- [THE TASK]: The required output is every line from the beginning of the entries below through the line that includes "DEJ-836, estimate: 16h -> 4h", copied exactly.

═══ RECORDED DATA

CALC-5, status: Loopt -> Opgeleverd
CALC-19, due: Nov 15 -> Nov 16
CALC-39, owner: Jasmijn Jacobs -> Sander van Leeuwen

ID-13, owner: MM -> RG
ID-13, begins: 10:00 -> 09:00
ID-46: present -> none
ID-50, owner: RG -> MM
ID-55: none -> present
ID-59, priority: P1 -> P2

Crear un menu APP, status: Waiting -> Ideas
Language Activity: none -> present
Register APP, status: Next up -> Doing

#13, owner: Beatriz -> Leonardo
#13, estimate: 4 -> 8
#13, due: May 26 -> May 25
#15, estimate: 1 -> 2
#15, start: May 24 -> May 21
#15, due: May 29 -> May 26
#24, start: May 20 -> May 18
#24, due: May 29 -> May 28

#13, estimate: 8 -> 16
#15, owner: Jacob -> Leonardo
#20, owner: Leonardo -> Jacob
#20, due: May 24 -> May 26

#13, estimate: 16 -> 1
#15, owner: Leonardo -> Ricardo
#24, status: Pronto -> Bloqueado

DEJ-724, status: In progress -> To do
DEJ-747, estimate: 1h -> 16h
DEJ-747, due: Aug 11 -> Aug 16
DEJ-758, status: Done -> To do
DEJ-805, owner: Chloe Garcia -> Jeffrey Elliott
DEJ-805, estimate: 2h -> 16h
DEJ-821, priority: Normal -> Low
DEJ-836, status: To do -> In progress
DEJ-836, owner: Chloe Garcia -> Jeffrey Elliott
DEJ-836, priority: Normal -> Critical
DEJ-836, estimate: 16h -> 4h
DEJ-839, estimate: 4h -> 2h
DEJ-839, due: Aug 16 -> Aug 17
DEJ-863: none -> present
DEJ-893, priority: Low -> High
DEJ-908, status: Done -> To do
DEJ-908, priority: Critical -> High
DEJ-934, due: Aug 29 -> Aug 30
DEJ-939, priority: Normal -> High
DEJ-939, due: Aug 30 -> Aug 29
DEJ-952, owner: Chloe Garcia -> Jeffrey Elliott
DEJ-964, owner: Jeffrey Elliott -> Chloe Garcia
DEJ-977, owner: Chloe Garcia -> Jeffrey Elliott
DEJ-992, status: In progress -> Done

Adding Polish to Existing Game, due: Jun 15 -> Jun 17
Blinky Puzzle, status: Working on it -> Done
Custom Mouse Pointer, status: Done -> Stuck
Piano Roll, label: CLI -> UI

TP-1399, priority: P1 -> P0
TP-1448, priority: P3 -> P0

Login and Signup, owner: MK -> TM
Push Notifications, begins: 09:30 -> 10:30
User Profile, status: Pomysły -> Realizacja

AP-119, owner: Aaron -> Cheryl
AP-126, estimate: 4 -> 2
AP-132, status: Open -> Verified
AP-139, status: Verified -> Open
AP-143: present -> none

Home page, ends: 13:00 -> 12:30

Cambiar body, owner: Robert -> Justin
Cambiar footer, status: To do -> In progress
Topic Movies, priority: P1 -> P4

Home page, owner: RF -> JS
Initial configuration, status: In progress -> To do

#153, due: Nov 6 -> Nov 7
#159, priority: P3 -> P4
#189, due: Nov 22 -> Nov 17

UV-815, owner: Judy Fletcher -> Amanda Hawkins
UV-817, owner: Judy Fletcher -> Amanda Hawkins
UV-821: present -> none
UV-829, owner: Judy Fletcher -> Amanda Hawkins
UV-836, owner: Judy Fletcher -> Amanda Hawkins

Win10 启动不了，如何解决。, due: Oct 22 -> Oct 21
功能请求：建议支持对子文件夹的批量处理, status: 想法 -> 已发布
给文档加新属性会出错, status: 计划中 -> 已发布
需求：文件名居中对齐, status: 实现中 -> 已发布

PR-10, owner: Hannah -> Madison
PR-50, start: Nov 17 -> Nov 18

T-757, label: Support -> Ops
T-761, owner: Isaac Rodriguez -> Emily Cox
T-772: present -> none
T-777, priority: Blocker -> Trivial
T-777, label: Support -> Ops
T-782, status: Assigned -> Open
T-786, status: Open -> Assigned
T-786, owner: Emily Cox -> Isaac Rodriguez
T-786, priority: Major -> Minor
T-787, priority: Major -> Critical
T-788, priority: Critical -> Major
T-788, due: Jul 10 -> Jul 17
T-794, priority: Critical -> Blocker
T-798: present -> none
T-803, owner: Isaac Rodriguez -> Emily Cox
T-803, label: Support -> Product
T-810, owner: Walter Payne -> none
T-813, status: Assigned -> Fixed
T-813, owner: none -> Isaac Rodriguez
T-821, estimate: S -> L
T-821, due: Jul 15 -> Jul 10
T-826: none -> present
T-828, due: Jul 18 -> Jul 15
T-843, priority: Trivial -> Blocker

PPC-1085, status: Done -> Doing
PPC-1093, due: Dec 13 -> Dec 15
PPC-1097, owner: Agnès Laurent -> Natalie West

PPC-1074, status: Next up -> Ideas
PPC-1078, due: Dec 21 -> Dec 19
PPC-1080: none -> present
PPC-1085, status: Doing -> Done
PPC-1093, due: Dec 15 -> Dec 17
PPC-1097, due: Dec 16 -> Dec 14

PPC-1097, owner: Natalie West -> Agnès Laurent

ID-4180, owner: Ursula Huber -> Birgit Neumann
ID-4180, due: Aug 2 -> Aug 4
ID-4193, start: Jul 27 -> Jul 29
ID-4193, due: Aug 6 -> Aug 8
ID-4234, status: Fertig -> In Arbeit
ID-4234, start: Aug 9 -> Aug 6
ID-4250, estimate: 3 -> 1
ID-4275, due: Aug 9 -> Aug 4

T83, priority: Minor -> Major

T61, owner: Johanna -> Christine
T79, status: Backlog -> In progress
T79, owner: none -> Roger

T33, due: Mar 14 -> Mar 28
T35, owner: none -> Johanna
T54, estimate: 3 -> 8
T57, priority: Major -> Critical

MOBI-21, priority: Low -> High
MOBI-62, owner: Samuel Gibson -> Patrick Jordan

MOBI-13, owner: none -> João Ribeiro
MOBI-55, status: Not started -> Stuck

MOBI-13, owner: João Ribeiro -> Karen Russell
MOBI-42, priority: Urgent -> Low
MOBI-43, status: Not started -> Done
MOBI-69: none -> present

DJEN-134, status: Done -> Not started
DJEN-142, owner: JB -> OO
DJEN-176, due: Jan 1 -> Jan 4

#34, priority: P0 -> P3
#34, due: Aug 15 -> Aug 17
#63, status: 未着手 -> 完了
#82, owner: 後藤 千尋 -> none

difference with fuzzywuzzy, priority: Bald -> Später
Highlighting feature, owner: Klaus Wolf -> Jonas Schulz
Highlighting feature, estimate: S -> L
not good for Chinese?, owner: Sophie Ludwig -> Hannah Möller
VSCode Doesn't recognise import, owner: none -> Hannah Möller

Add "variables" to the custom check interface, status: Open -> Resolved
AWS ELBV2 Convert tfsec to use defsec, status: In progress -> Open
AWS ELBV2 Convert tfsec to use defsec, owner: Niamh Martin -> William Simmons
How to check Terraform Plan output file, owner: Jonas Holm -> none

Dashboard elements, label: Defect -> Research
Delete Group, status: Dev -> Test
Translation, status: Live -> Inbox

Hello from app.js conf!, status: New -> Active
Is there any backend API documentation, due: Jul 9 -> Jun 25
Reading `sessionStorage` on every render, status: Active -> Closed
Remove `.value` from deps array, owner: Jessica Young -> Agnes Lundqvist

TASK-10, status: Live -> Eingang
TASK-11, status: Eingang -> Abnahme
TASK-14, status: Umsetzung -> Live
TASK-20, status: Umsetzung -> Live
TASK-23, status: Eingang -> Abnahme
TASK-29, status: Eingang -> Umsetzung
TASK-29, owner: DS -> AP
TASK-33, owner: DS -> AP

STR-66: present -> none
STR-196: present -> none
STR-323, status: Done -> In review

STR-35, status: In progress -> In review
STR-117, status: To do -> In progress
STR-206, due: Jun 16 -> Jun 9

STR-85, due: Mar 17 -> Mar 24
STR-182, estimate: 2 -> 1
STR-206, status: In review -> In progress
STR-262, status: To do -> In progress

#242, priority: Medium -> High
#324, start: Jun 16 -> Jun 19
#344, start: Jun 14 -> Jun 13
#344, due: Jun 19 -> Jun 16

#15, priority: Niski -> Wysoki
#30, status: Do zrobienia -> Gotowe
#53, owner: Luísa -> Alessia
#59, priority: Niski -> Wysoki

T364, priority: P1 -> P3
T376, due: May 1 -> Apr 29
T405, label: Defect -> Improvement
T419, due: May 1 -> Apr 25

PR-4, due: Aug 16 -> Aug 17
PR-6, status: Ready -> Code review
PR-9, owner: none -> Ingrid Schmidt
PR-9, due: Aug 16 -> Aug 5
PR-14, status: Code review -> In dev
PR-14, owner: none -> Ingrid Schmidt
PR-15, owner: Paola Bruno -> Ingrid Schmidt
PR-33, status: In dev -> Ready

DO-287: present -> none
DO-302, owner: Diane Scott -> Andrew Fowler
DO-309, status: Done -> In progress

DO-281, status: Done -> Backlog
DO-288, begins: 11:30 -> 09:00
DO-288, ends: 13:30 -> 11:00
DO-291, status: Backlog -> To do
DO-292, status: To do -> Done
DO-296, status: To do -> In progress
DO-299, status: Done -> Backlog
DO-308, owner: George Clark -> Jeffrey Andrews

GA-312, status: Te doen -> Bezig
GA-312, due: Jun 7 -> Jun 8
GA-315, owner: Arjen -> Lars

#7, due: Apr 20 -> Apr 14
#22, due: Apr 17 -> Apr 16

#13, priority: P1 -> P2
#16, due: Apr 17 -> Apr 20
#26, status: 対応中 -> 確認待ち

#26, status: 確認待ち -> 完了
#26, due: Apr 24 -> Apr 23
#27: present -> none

══════

- [RESULT FOR THIS TASK]:
CALC-5, status: Loopt -> Opgeleverd
CALC-19, due: Nov 15 -> Nov 16
CALC-39, owner: Jasmijn Jacobs -> Sander van Leeuwen

ID-13, owner: MM -> RG
ID-13, begins: 10:00 -> 09:00
ID-46: present -> none
ID-50, owner: RG -> MM
ID-55: none -> present
ID-59, priority: P1 -> P2

Crear un menu APP, status: Waiting -> Ideas
Language Activity: none -> present
Register APP, status: Next up -> Doing

#13, owner: Beatriz -> Leonardo
#13, estimate: 4 -> 8
#13, due: May 26 -> May 25
#15, estimate: 1 -> 2
#15, start: May 24 -> May 21
#15, due: May 29 -> May 26
#24, start: May 20 -> May 18
#24, due: May 29 -> May 28

#13, estimate: 8 -> 16
#15, owner: Jacob -> Leonardo
#20, owner: Leonardo -> Jacob
#20, due: May 24 -> May 26

#13, estimate: 16 -> 1
#15, owner: Leonardo -> Ricardo
#24, status: Pronto -> Bloqueado

DEJ-724, status: In progress -> To do
DEJ-747, estimate: 1h -> 16h
DEJ-747, due: Aug 11 -> Aug 16
DEJ-758, status: Done -> To do
DEJ-805, owner: Chloe Garcia -> Jeffrey Elliott
DEJ-805, estimate: 2h -> 16h
DEJ-821, priority: Normal -> Low
DEJ-836, status: To do -> In progress
DEJ-836, owner: Chloe Garcia -> Jeffrey Elliott
DEJ-836, priority: Normal -> Critical
DEJ-836, estimate: 16h -> 4h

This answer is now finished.